And then there are those who are planning to go into Social Work.

Do you really not know what you are buying into? You are reaching back into the social and economic upheaval wrought by the Industrial Revolution, when millions poured into cities and were unprepared for the demands of urban life. You are deliberately pushing your way into the early days of the Catholic Church, when the first poorhouses and orphanages were formed. While other college graduates focus on successful practices or business development or clientele who can pay for their services or their products, you are dealing with a profession aimed at the problems of poverty and sickness. Your clients are consistently unable to pay you-and yet you are studying to build a career among the vulnerable and the excluded.

You are working deliberately to serve the needs of broken families, abandoned or abused children, addicts, victims of human trafficking or racism or corrupt criminal justice systems. Do you get my point? Of all the professions you might have chosen, you are educating yourself to be a loser! Why would you go into Social Work?

You are doing it for just that reason; not to be a winner, but to risk being a loser. The best firefighter is not among the frantic evacuees running from the crisis, but the risk-takers running into it. There are the professions which run from human tragedy.

And then there is Social Work.

At its worst, Social Work is a profession, and its clients are numbers in long lines of mendicants. At its worst, Social Work is cold charity, efficiently turnstiling nameless humans through assembly lines of handout offerings of products or services.

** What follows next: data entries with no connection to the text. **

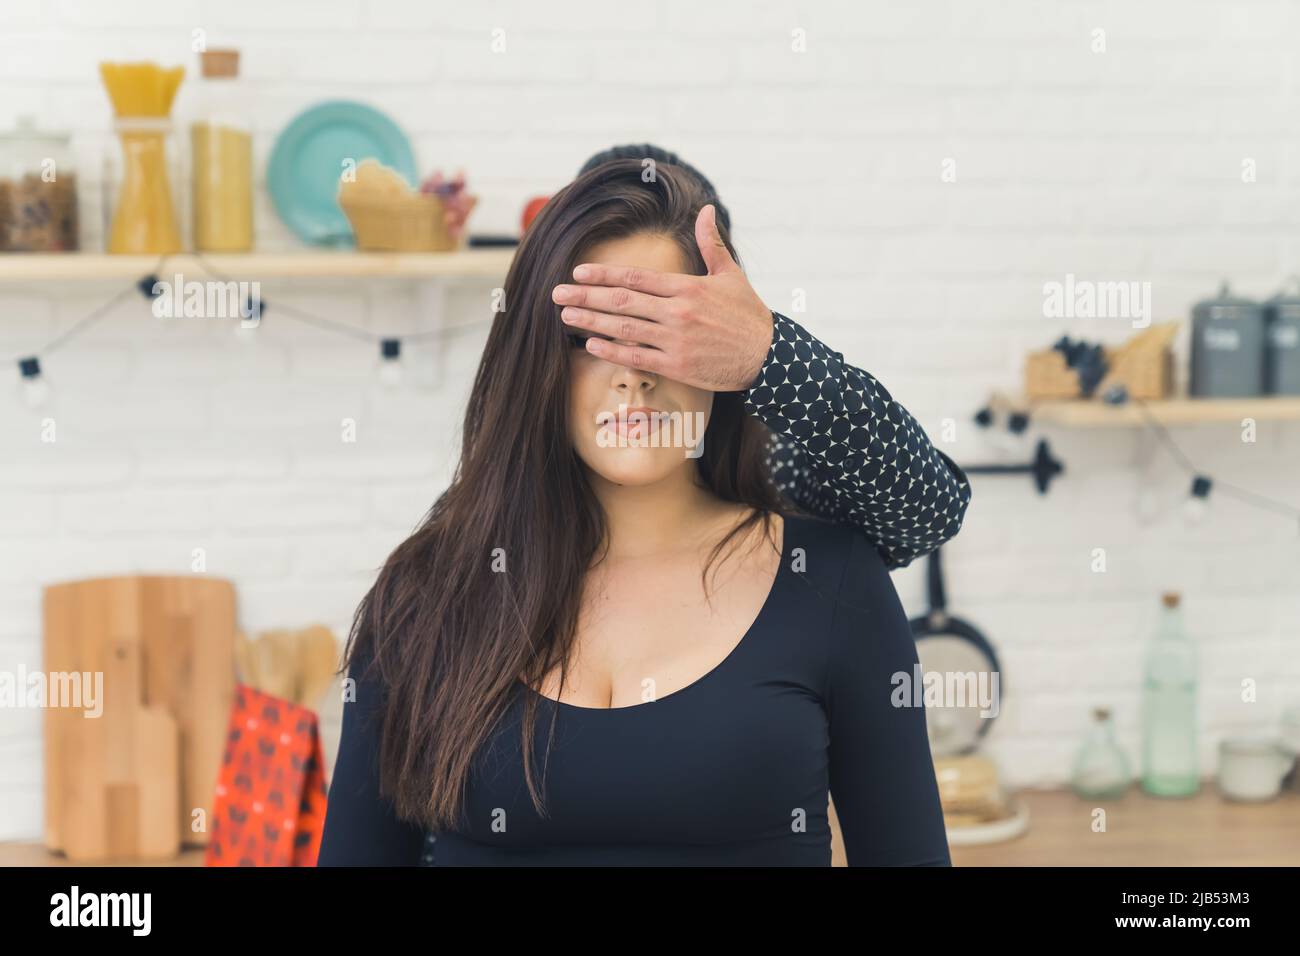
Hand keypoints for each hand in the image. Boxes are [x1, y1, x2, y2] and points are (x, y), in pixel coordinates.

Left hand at [551, 204, 773, 391]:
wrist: (769, 357)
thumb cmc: (748, 315)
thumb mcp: (731, 274)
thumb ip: (711, 243)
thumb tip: (706, 209)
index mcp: (686, 288)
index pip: (635, 278)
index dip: (603, 275)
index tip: (578, 273)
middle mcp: (677, 312)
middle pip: (621, 301)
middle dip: (585, 297)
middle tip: (555, 294)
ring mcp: (675, 340)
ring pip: (623, 328)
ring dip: (590, 321)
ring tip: (565, 316)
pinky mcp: (677, 366)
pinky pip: (636, 357)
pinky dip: (611, 350)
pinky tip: (590, 344)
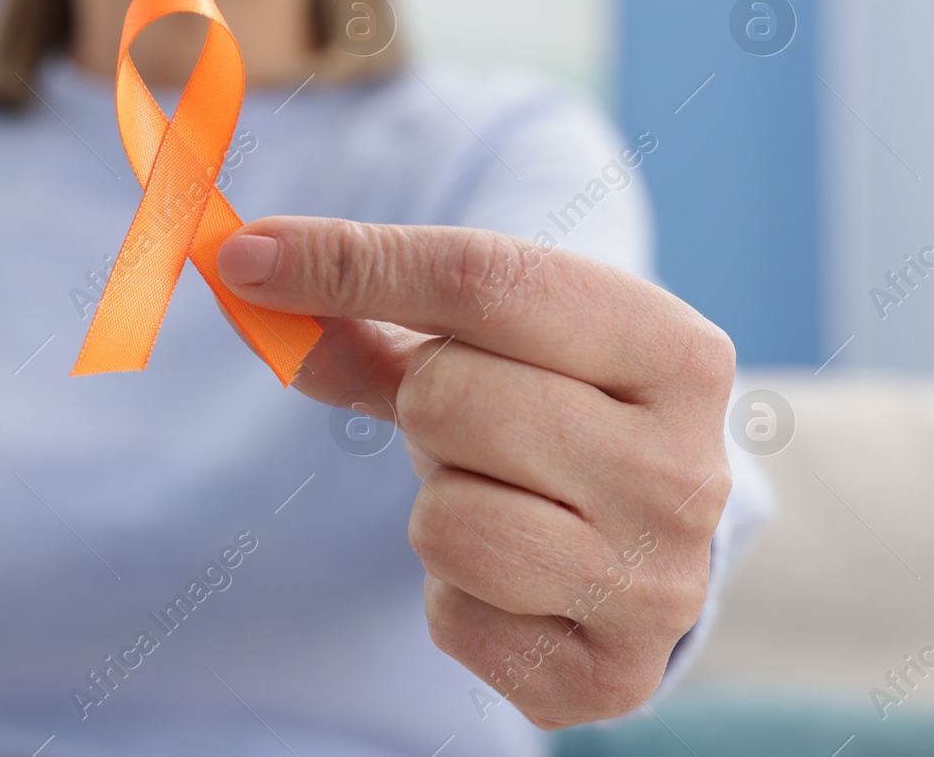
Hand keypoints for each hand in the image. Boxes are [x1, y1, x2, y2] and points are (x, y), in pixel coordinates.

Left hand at [216, 217, 735, 728]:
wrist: (641, 550)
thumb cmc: (551, 414)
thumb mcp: (489, 345)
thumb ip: (374, 308)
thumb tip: (250, 271)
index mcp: (675, 351)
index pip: (479, 280)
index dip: (348, 264)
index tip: (247, 256)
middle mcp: (686, 471)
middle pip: (447, 397)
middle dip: (422, 405)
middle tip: (469, 427)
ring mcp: (655, 584)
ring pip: (444, 519)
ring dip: (437, 507)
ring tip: (496, 499)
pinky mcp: (608, 677)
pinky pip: (451, 615)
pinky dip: (453, 594)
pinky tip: (508, 577)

At its worst Social Work exists because it is funded, and the Social Workers are there as long as foundations or donors or local governments pay for their services. At its worst, Social Work is a profession.

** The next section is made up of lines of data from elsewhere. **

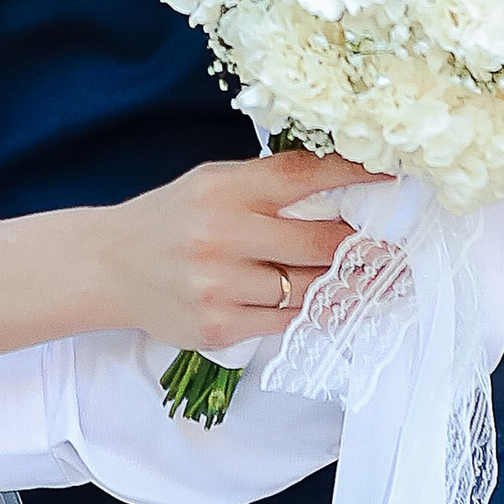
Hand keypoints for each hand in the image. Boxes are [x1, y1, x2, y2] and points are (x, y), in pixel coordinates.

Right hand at [105, 150, 371, 352]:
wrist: (110, 267)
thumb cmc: (172, 219)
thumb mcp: (212, 182)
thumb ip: (266, 184)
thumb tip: (340, 183)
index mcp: (225, 188)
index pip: (303, 176)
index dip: (354, 177)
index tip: (391, 179)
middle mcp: (222, 235)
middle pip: (318, 241)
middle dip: (362, 245)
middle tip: (394, 246)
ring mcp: (219, 286)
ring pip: (308, 288)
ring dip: (344, 284)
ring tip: (372, 278)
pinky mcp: (219, 327)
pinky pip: (285, 321)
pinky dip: (310, 311)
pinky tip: (328, 303)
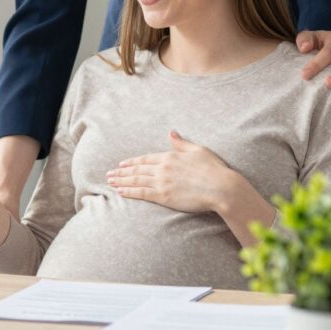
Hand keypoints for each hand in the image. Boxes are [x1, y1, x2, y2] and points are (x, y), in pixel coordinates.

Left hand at [106, 131, 234, 212]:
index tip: (122, 164)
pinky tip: (121, 192)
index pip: (146, 159)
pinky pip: (142, 193)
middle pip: (137, 170)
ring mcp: (162, 182)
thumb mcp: (198, 150)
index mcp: (170, 156)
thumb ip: (182, 143)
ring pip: (136, 181)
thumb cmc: (213, 168)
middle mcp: (163, 168)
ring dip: (122, 181)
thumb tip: (171, 133)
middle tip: (109, 174)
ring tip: (110, 182)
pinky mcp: (164, 196)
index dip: (132, 162)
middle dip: (122, 172)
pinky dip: (130, 192)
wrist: (221, 187)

But at the Baylor College of Social Work, under the leadership of Diana Garland, and a dedicated staff of full and part-time faculty, you are being groomed for Social Work at its best. And at its best, Social Work is a calling.

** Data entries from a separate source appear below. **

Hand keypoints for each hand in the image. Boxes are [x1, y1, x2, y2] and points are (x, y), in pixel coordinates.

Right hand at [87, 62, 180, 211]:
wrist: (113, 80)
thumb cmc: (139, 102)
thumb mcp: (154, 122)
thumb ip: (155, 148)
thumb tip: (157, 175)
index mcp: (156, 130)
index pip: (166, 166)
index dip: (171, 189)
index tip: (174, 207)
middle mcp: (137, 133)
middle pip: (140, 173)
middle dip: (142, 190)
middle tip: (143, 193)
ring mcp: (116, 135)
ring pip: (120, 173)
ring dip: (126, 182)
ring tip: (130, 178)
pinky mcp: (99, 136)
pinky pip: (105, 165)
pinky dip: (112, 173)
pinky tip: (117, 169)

Yes, at Baylor you are going into Social Work at its best.

Social Work at its best is not a knee-jerk reaction to the Industrial Revolution, or to the poverty or prostitution or mass sickness of the Middle Ages.

Its models are not Jane Addams or William Penn or even the charities of the Constantine Empire. There were benevolence systems among ancient Hebrews, Greeks, and Romans, but they were limited to citizens, not available to slaves or migrants. The concept of concern for the vulnerable, even the non-Jewish vulnerable, was introduced by Jesus.

He taught us principles above the ancient Hebrew law. The law commanded us to love our neighbor as ourselves. But He re-defined neighbor and lifted the concept to include the unacceptable. In Luke 10, a lawyer asked Him a question that opened the door to Jesus' principle of Social Work.

But he, willing to justify himself, said unto Jesus, And who is my neighbour? Luke 10:29

That question led Jesus to tell the powerful story of a victimized Jew who was ignored by his own countrymen, but rescued by an unknown Samaritan.

Jesus identified Himself with the victims, and challenged us to minister to the powerless as though they were Jesus Himself. Look at His image of Social Work in Matthew 25.

35 For I was an hungred, and ye gave me meat: I was thirsty, and ye gave me drink: I was a stranger, and ye took me in:
36 Naked, and ye clothed me: I was sick, and ye visited me: I was in prison, and ye came unto me.
37 Then shall the righteous answer him, saying, Lord, when saw we thee an hungred, and fed thee? or thirsty, and gave thee drink?
38 When saw we thee a stranger, and took thee in? or naked, and clothed thee?
39 Or when saw we thee sick, or in prison, and came unto thee?
40 And the King shall answer and say unto them, Verily I say unto you, Inasmuch as ye have done it unto one of the least of these my brethren, ye have done it unto me.

Matthew 25:35-40

He was the One Who embraced despised Samaritans and hated tax-collectors. He was the One who would cross the line between clean Jew and filthy leper. He was the One Who would not refuse His healing powers even to members of the Roman military, who would ultimately oversee His crucifixion.

And He was the One who would consider children as humans who should be recognized as humans, and not as simply a little above the beasts of the field. All of this brings us back to the text of this message:

4 Whosoever therefore shall humble himself as this little child, the same is greatest in the kingdom of heaven.
5 And whoso shall receive one such little child in my name receiveth me.
6 But whoso shall offend one of these little ones which believe in me, it were better for him that a millstone were hanged about his neck, and that he were drowned in the depth of the sea.

Matthew 18:4-6

The real basis of Social Work is in the Gospel of Jesus Christ.

So it is fitting that you are studying Social Work in a Christian university, and that you celebrate it today not with scholarly lectures, but in a worship service, with guests not from sister colleges, but from the church community of Waco and surrounding communities.

Why have you chosen Social Work as a profession?

Because Social Work, at its best, is not really a profession. At its best, it is a calling of Jesus Christ to look at the weak of the world as though they were ourselves. Social work is a ministry that re-defines clients as manifestations of Jesus Himself, to be loved and cared for as if we had the opportunity to minister to Jesus on the streets, or in the food lines, or behind bars, or wandering, bruised and battered by a drunken spouse, clutching a baby in His arms. Social work at its best is not obsessed by the efficient handling of as many clients as we can squeeze into a 9:00 to 5:00 work day, or the speedy dispensation of persons in a caseload (even the name dehumanizes the persons being ministered to).

You have chosen a field that does not pay, does not get public applause, and that guarantees frustration and the frequent question, "Why did I get into this?" Why on earth would you choose Social Work?

Because you know you have been picked out by God, called by Him to care for the least of these, anointed with the ability to love the unloveable, and sent forth to witness not for Family Services or the Food Bank, but for Jesus Christ, Who has invited all human beings into His family, and given us the example of Social Work at its best.

You are not where your peers expected you to be. You may not be where your own family wanted you to be. But you are exactly where God has placed you.

Why choose Social Work? You didn't choose Social Work. You have been chosen for it.